Final Project Submission

Name: Rohan Murthy(cs194-26-adk)

Miniature Fakes

Overview: Miniature Fakes

This project involved using the power of gaussian filters to bring focus to a specific region of an image between two horizontal lines. Once this focus is made, it appears that the image is of a fake object that is really tiny.
To do this, I first found the two y coordinate points for the focus region in the image. Note that the entire focus region is all the rows of the image between these two y coordinates (essentially imaginary horizontal lines). I then use a gaussian blur with sigma of 2 to blur everything outside of the focus region. I continue to blur, using a sigma of 2, the image such that the farther from the focus region the more blurred the image gets. Also, for the images I increased the saturation to manipulate the colors, as was suggested in the project spec, and the results came out great!

The original image of SF and the miniature fake:

The original image of desert and the miniature fake:

The original image of Italy and the miniature fake:

The original image of Seattle and the miniature fake:

Images taken by me!:

The original image of campus and the miniature fake:

The original image from my apartment and the miniature fake:

This saturation color adjustment gives the result an even better feel that this is a fake miniature. The results were definitely better when the foreground of the focus region was in a place that had a lot of edges(non-smooth parts) around it. The reason this is is that if there are many edges around, then when these edges are blurred they give more focus on the focus region. The results didn't come out as good when I had images that didn't have too many edges in the image below and above the focus region. This is because when these parts of the image are blurred they won't look like will have changed a lot in the grand scheme of the image.

Seam Carving

Overview: Seam Carving

Please see this paper , as is also noted in the project spec.
The goal of seam carving is to resize images and, in doing so, make sure that the parts that are taken away during resizing are unimportant. The way that "importance" is judged is based on the energy of the image. In mathematical terms the energy of an image I is: E(I) = |(d/dx)I| + |(d/dy)I|. In words, this is essentially the gradient image of the original image. For creating this energy image, I used the Sobel matrices for the x and y derivatives. The Sobel matrix for the x dervative is [[-1, 0, 1], [-2, 0, 2], [-1, 0, 1]] and the Sobel matrix for the y derivative is [[1, 2, 1], [0, 0, 0], [-1, -2, -1]]. After finding the energy image I find the most unimportant seam by solving the dynamic programming problem shown in lecture. In the case of finding the vertical seam, the dynamic programming problem is M(i, j) = E(i, j) + min(M(i-1, j-1), M(i-1, j), M(i-1, j+1)) where M is the resulting matrix and E is the energy image. As was also explained in lecture, I then backtrack on this M matrix and, in the case of finding the vertical seam, I find the minimum seam pixels that go from bottom to top. While this seam is being found I remove the pixels in this seam from the original image. Thus, the most unimportant seam is removed. I repeat this entire process N number of times. For a lot of my images I did this process 100 times, and got good results.

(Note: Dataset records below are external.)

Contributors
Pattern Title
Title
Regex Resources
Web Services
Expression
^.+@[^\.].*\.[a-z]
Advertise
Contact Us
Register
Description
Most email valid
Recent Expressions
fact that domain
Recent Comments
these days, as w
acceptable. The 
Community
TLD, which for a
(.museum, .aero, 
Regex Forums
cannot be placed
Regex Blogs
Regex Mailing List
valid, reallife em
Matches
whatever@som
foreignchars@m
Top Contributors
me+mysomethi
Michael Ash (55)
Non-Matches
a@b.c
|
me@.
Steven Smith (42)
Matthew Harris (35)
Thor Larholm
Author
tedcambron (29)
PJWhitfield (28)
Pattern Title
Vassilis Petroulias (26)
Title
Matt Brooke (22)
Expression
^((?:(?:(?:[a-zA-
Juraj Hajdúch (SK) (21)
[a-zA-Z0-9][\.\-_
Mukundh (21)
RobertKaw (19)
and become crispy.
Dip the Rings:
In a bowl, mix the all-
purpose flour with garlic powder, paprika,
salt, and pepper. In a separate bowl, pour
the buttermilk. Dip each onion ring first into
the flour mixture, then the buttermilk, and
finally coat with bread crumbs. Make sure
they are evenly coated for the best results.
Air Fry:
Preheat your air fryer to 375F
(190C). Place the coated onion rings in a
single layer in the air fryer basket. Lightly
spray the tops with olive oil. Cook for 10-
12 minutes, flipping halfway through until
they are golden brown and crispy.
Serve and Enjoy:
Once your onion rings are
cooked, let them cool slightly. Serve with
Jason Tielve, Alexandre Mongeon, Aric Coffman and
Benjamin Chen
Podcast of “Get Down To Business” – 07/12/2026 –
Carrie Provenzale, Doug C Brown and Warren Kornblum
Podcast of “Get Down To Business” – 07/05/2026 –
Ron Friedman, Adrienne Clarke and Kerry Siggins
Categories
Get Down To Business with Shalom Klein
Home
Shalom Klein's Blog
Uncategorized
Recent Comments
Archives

The original image of goldfish and the image after carving 100 vertical seams:


The original image of house and the image after carving 100 vertical seams:


The original image of campus and the image after carving 50 horizontal seams:

The original image of Yosemite and the image after carving 100 vertical seams:


The original image of SF and the image after carving 100 horizontal seams:

The original image of Earth from the Moon and the image after carving 150 horizontal seams:

These results came out really great because they all had some foreground and a background that was clear and not riddled with edges. Because of this, the seams that were removed didn't include many edges and were smooth parts of the images that were removed.

Some bad examples of seam carving:

The original image of NYC and the image after carving 100 horizontal seams:

The original image of forest and the image after carving 100 horizontal seams:

These two examples weren't that very good because the first image of NYC had really high gradients all across the image, so the unnoticeable/unimportant seams that were removed weren't really unnoticeable because almost everywhere in the image were sharp edges (with the buildings and such) and there wasn't much sky (a part of the image that would be easy to remove without causing too many problems). The second image of the forest produced a pretty bad image because the main focus of the image/foreground of the image didn't have a lot of edges/gradients, so unfortunately the horizontal seams that were removed were seams that went through this foreground.

Most important thing I learned

The most important thing I learned from this project is the power of dynamic programming and how, relatively, fast it is. Dynamic programming offered an incredible solution to this problem and was great in being able to find the seam that was most optimal to cut from the image. I think that it is amazing that you are able to preserve important information despite wanting to cut down on the size of the image.